"They need that money in order to make the post office work so it can take all of these millions and millions of ballots," President Donald Trump told Fox News.
The president wants to block funding for the U.S. Postal Service to curtail mail-in voting. He’s attacking House Democrats for including $25 billion in funding for the agency in their latest coronavirus recovery bill.
"If we don’t make a deal, that means they don’t get the money, that means they can’t have universal mail in voting. They just can’t have it," he went on to say.
His comments Thursday morning came amid concerns that his administration is intentionally harming the Postal Service — months before people begin to rely on the mail to vote.
"The main changes we've seen in the last few weeks by the new postmaster general have been policies that actually slow down and delay mail," says Mark Dimondstein.
He is president of the American Postal Workers Union, which represents more than 200,000 employees and retirees of the Postal Service. He says changes started in mid-July, without the union knowing beforehand. Under a new postmaster general, the agency began cutting workers' overtime hours, reducing retail hours at local post offices, and limiting equipment that sorts mail. Now it’s reorganizing and freezing management hiring. Dimondstein says President Trump’s agenda is looming large.
"We are concerned because this administration has a very clear political agenda, in terms of undermining and degrading the postal service. And now, unfortunately, trying to convince the people of the country that somehow mail in voting is fraudulent and corrupt when all the facts show just the opposite," Dimondstein says.
The president began falsely attacking mail-in voting months ago.
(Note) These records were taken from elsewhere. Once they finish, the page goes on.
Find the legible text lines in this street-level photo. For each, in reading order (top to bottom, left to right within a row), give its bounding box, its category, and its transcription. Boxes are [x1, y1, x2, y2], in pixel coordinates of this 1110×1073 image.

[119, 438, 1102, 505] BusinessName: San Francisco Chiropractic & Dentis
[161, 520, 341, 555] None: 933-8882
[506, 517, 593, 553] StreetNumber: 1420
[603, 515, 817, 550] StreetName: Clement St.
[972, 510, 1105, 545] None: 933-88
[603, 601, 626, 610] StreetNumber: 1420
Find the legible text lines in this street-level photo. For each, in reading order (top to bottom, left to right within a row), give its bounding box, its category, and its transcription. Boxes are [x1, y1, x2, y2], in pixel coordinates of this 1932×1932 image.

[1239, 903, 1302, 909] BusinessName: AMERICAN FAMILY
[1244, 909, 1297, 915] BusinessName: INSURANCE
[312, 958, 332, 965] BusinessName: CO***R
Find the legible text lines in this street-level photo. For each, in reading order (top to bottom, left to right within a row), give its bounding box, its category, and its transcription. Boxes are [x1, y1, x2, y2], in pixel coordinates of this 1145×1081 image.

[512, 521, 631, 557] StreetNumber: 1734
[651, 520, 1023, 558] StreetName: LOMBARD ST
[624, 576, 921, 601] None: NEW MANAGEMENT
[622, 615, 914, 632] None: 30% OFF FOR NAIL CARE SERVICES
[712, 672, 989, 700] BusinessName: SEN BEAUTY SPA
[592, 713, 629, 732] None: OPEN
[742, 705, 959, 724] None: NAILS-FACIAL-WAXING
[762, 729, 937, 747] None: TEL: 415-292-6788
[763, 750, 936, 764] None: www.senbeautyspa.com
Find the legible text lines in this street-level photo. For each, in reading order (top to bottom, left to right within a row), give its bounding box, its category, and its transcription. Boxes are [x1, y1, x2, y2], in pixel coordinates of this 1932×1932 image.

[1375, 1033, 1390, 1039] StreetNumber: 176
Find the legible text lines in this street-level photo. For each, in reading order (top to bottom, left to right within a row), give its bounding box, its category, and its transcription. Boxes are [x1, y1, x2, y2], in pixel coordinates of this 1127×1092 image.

But his criticism of the postal service dates back years -- recommending it be privatized in 2018.
He has praised the new Postmaster General, Louis DeJoy, a majorRepublican donor who started in June.
"As you will soon discover, I am direct and decisive, and I don’t mince words. And when I see problems, I work to solve them," DeJoy told the USPS.
Democratic lawmakers question whether White House and Treasury Department officials "inappropriately pressed” board members, who are Trump appointees, for his selection. Together with his wife, DeJoy reportedly holds tens of millions of dollars in assets of competitors to the USPS.
DeJoy recently denied that he was slowing down the mail or making decisions at the direction of the president. The Postal Service declined an interview, but a spokesperson told Newsy they “face an impending liquidity crisis.” The former postmaster general estimated the agency could run out of money by the fall.
Even before the overhaul started in July, an audit found delays and tracking problems with mailed ballots in Wisconsin’s primary election in April. It also identified “potential nationwide issues” for future elections, like the window of time states allow voters to request mail-in ballots.
"These deadlines sometimes do not provide enough time for the election office to generate the ballot, present it to the Postal Service, and for the Postal Service to sort and deliver that ballot before an election," says Todd Watson, audit director and the USPS Office of Inspector General.
A Newsy analysis found that during the pandemic, as thousands of mail carriers quarantined, not a single region across the country met USPS’s annual targets for first-class mail to be delivered on time, a trend that has continued since last year.